Tendida en la paja, parecía un ser de otro mundo, un ser inmensamente bello y puro, pese a lo inmoral de su vida junto a el. Nunca perdería aquella pureza. Tenía razón Eurí. Amaba con la natural armonía de la mujer que considera puro el amor, porque, sea como sea, así lo siente. Ella nunca cometió el pecado, porque lo dio todo por amor. Porque ignoraba, en verdad, lo que el pecado significaba en sí.

—Mitzi, vida mía...

—No soy una mujer, Brian. Soy... una chiquilla inexperta.

—No digas eso. Jamás he conocido mujer más maravillosa que tú. Te amo. Mitzi. Tanto, que hasta la vida daría por ti.

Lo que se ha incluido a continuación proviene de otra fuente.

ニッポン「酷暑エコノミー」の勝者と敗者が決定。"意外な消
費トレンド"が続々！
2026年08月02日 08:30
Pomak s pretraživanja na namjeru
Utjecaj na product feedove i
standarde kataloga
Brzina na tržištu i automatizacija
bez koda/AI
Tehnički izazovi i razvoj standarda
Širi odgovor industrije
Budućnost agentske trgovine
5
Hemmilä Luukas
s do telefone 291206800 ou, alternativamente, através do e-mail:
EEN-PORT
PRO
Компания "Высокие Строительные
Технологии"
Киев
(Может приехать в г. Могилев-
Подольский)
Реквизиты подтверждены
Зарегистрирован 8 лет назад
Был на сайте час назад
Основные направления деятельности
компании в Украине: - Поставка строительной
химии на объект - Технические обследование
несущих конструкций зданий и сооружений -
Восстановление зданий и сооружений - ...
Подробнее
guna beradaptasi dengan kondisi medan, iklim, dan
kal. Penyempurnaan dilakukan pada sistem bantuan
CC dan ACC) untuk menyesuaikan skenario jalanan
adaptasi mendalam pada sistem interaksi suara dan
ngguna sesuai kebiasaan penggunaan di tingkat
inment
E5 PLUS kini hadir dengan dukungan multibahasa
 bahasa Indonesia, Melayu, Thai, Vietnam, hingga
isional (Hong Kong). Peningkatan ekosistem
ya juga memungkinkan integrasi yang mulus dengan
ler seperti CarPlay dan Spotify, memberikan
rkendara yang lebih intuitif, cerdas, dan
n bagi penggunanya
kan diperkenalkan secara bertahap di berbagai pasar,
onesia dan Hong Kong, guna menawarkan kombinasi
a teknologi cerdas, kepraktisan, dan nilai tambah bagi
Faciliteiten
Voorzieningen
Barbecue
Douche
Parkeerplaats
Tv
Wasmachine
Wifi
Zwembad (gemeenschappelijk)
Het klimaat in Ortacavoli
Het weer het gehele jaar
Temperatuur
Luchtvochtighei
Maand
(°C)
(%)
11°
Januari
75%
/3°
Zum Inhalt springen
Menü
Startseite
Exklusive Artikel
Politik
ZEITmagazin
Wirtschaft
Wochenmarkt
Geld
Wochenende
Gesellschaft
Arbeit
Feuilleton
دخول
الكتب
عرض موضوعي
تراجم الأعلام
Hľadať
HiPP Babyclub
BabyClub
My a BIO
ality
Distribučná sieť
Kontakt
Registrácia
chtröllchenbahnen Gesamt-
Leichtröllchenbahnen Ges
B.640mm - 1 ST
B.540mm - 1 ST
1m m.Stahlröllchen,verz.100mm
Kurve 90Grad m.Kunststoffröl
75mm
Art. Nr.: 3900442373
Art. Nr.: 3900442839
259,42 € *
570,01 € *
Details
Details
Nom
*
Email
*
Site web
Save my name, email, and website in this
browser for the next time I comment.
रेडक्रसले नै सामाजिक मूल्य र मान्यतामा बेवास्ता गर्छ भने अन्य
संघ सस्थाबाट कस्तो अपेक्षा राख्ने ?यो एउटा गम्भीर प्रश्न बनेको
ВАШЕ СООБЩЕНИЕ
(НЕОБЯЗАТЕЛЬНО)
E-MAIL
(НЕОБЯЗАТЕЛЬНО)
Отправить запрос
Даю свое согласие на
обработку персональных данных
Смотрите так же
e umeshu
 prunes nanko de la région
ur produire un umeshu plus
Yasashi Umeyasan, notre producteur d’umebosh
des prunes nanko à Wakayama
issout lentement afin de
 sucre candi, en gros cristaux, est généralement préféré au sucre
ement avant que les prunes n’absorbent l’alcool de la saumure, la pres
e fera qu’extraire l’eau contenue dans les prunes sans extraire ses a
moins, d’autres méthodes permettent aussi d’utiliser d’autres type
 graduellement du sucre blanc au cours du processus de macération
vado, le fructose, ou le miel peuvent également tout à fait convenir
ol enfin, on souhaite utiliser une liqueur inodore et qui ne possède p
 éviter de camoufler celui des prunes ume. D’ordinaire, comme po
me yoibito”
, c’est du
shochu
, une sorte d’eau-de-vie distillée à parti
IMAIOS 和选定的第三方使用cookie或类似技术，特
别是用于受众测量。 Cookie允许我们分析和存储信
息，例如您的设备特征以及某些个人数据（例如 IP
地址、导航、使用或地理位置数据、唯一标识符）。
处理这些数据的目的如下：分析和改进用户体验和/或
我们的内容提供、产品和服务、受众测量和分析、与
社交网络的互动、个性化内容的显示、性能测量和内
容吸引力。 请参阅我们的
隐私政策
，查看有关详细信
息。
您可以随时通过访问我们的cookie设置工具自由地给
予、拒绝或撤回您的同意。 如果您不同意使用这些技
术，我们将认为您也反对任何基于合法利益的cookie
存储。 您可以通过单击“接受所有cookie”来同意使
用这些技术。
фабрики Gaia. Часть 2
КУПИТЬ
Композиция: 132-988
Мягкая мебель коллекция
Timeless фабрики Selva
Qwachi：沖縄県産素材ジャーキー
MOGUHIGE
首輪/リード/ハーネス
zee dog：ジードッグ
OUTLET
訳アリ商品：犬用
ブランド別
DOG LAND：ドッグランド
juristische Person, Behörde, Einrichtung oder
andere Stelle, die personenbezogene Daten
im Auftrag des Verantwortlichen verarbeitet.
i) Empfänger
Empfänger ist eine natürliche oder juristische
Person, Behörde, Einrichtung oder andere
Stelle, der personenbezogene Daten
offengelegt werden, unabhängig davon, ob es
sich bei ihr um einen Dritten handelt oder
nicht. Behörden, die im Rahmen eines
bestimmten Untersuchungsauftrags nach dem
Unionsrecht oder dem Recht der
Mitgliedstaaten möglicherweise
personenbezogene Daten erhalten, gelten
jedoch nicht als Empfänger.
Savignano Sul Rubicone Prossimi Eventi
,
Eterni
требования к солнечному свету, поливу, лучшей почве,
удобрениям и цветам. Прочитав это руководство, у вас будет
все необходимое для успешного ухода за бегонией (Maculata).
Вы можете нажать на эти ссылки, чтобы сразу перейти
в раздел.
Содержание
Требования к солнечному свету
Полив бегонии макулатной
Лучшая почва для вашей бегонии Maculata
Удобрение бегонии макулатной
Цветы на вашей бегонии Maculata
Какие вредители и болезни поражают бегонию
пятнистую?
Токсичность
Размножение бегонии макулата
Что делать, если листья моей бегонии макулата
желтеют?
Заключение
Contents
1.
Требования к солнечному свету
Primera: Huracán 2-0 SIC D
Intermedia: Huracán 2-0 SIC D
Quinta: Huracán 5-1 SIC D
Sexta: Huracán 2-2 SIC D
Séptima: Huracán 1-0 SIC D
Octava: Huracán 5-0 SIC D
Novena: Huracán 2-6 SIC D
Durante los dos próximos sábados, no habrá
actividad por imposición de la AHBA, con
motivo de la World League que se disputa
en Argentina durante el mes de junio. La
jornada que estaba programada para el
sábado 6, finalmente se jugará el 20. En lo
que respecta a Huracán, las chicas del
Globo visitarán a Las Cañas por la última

Le acariciaba las sudorosas sienes al hablar. Ella le miraba fija y quietamente. Sus verdes ojos tenían como un destello antinatural, pero él ya lo conocía. Ya sabía que en ella aquel brillo cegador, era tan natural como ella misma.

—Mitzi.... quisiera fundirte en mí..., y llevarte..., llevarte muy lejos.

—Ahora no puedes. Pero si te vas, Brian..., vuelve otra vez. Yo, siempre..., siempre te esperaré aquí. Seré como una zarza más. pegada a estos lugares. Y cada vez que sienta el casco de un caballo, taladraré las zarzas, y cuando te vea, daré gracias al cielo por su bondad.

Eurí apareció en el umbral.

—Míster Brian —dijo—. Ven un momento.

El joven se puso en pie.

Siguió al mestizo en silencio.

—Toma —dijo éste muy bajo, como si se le quebrara la voz—. Es un telegrama de allá... Dice..., que tu padre está muy grave. Marcha. Ahora mismo. No vuelvas aquí. He recogido todas tus cosas. Un guia te conducirá a través de la selva hasta el primer poblado. Allí tomarás un auto e irás al aeropuerto. Ve... No te detengas más. No tienes derecho a hacer una agonía de tu marcha y de la soledad de Mitzi.

—La amo.

—Busca en tu mente otro argumento, porque ese no tiene la fuerza suficiente para que la tomes de la mano y la lleves contigo. ¿No es así? Sé franco contigo mismo.

—Le haría daño.

—¡Si! ¡Mucho! Vete ya. Pero si te quedas un minuto más, la dañarás doblemente. Vete... ¡Vete pronto!